WHAT THE EXERCISE ASKS:
For each line in the material below that holds "เราได", copy that line.

SUPPLIED ENTRIES:

--- START ---

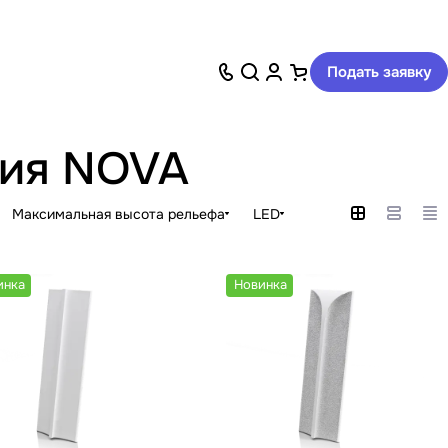
Подать заявку
ция NOVA
Максимальная высота рельефа
LED
инка
Новинка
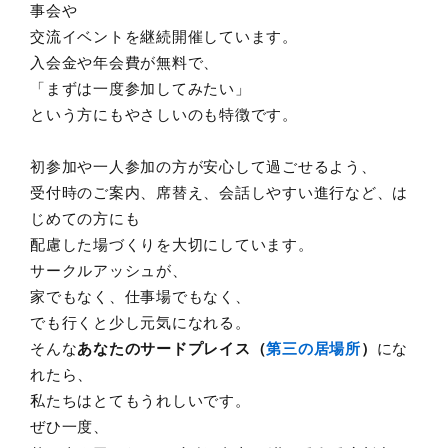
事会や
交流イベントを継続開催しています。
入会金や年会費が無料で、
「まずは一度参加してみたい」
という方にもやさしいのも特徴です。
初参加や一人参加の方が安心して過ごせるよう、
受付時のご案内、席替え、会話しやすい進行など、は
じめての方にも
配慮した場づくりを大切にしています。
サークルアッシュが、
家でもなく、仕事場でもなく、
でも行くと少し元気になれる。
そんな
あなたのサードプレイス（
第三の居場所
）
にな
れたら、
私たちはとてもうれしいです。
ぜひ一度、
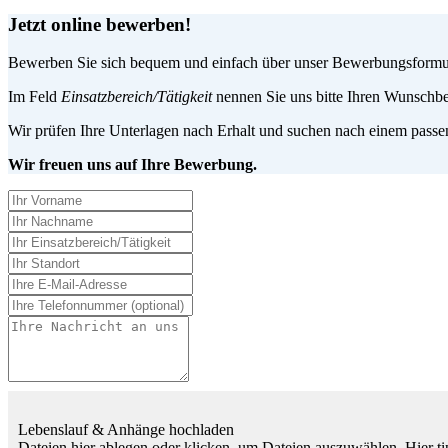
Jetzt online bewerben!
Bewerben Sie sich bequem und einfach über unser Bewerbungsformular
Im Feld
Einsatzbereich/Tätigkeit
nennen Sie uns bitte Ihren Wunschbe
Wir prüfen Ihre Unterlagen nach Erhalt und suchen nach einem passen
Wir freuen uns auf Ihre Bewerbung.
Lebenslauf & Anhänge hochladen
Dateien hier ablegen oder klicken, um Dateien auszuwählen.
Hier t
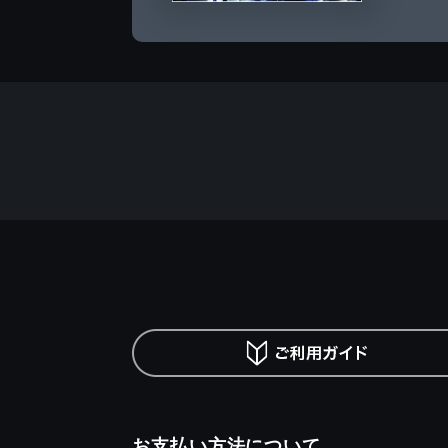
お支払い方法について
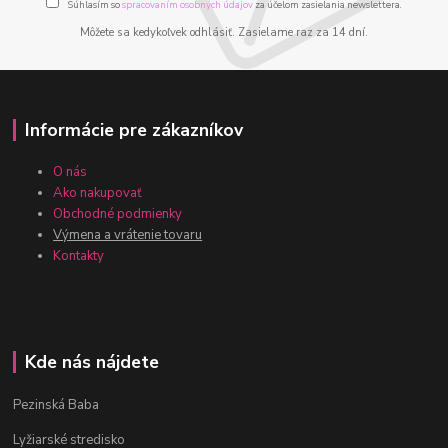
Súhlasím so
spracovaním osobných údajov
za účelom zasielania newslettera.
Môžete sa kedykoľvek odhlásiť. Zasielame raz za 14 dní.
Informácie pre zákazníkov
O nás
Ako nakupovať
Obchodné podmienky
Výmena a vrátenie tovaru
Kontakty
Kde nás nájdete
Pezinská Baba
Lyžiarské stredisko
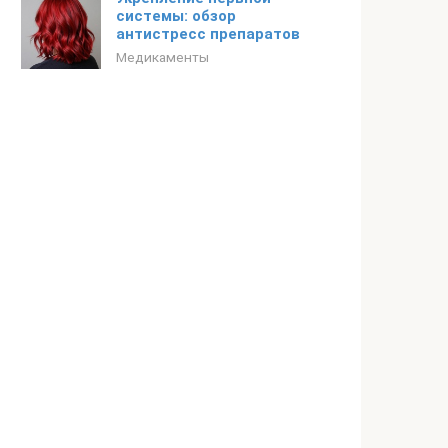
системы: обзор
антистресс препаратов
Медикаменты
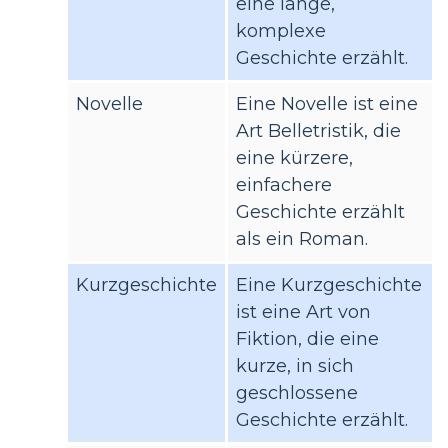
eine lange,
komplexe
Geschichte erzählt.
Novelle
Eine Novelle ist eine
Art Belletristik, die
eine kürzere,
einfachere
Geschichte erzählt
als ein Roman.
Kurzgeschichte
Eine Kurzgeschichte
ist eine Art von
Fiktion, die eine
kurze, in sich
geschlossene
Geschichte erzählt.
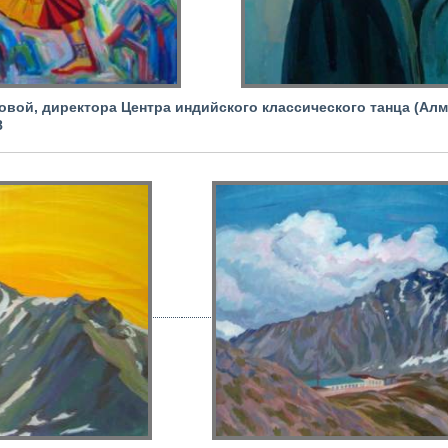
вой, директора Центра индийского классического танца (Алмат
8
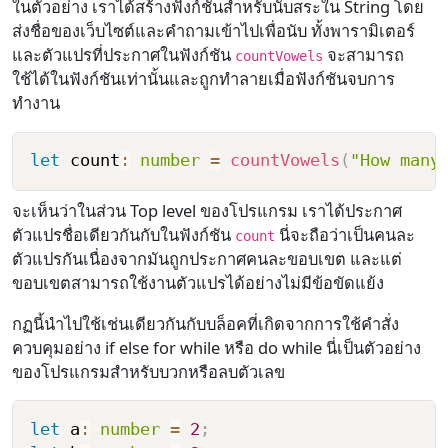
ในตัวอย่าง เราได้สร้างฟังก์ชันสำหรับนับสระใน String โดย
ส่งชื่อของเว็บไซต์และคำถามเข้าไปเพื่อนับ ทั้งพารามิเตอร์
และตัวแปรที่ประกาศในฟังก์ชัน
จะสามารถ
countVowels
ใช้ได้ในฟังก์ชันเท่านั้นและถูกทำลายเมื่อฟังก์ชันจบการ
ทำงาน
let
 count
:
number
=
countVowels
(
"How many
จะเห็นว่าในส่วน Top level ของโปรแกรม เราได้ประกาศ
ตัวแปรชื่อเดียวกันกับในฟังก์ชัน
นี่จะถือว่าเป็นคนละ
count
ตัวแปรกันเนื่องจากมันถูกประกาศคนละขอบเขต และแต่
ขอบเขตสามารถใช้งานตัวแปรได้อย่างไม่มีข้อขัดแย้ง
กฏนี้นำไปใช้เช่นเดียวกันกับบล็อคที่เกิดจากการใช้คำสั่ง
ควบคุมอย่าง if else for while หรือ do while นี่เป็นตัวอย่าง
ของโปรแกรมสำหรับบวกหรือลบตัวเลข
let
 a
:
number
=
2
;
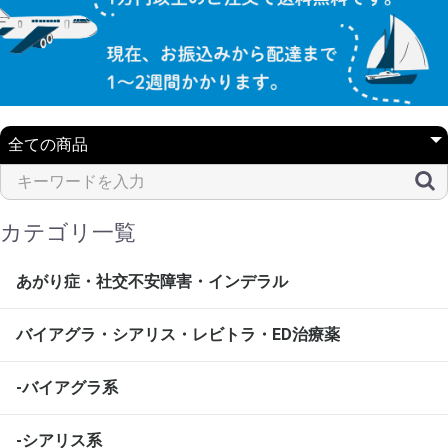
カテゴリ一覧
あがり症・社交不安障害・インデラル
バイアグラ・シアリス・レビトラ・ED治療薬
-バイアグラ系
-シアリス系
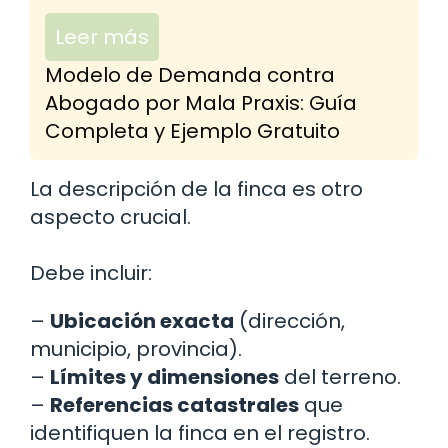
Leer más
Modelo de Demanda contra
Abogado por Mala Praxis: Guía
Completa y Ejemplo Gratuito
La descripción de la finca es otro
aspecto crucial.
Debe incluir:
–
Ubicación exacta
(dirección,
municipio, provincia).
–
Límites y dimensiones
del terreno.
–
Referencias catastrales
que
identifiquen la finca en el registro.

--- END ---

RESULT BELOW:
ในตัวอย่าง เราได้สร้างฟังก์ชันสำหรับนับสระใน String โดย
จะเห็นว่าในส่วน Top level ของโปรแกรม เราได้ประกาศ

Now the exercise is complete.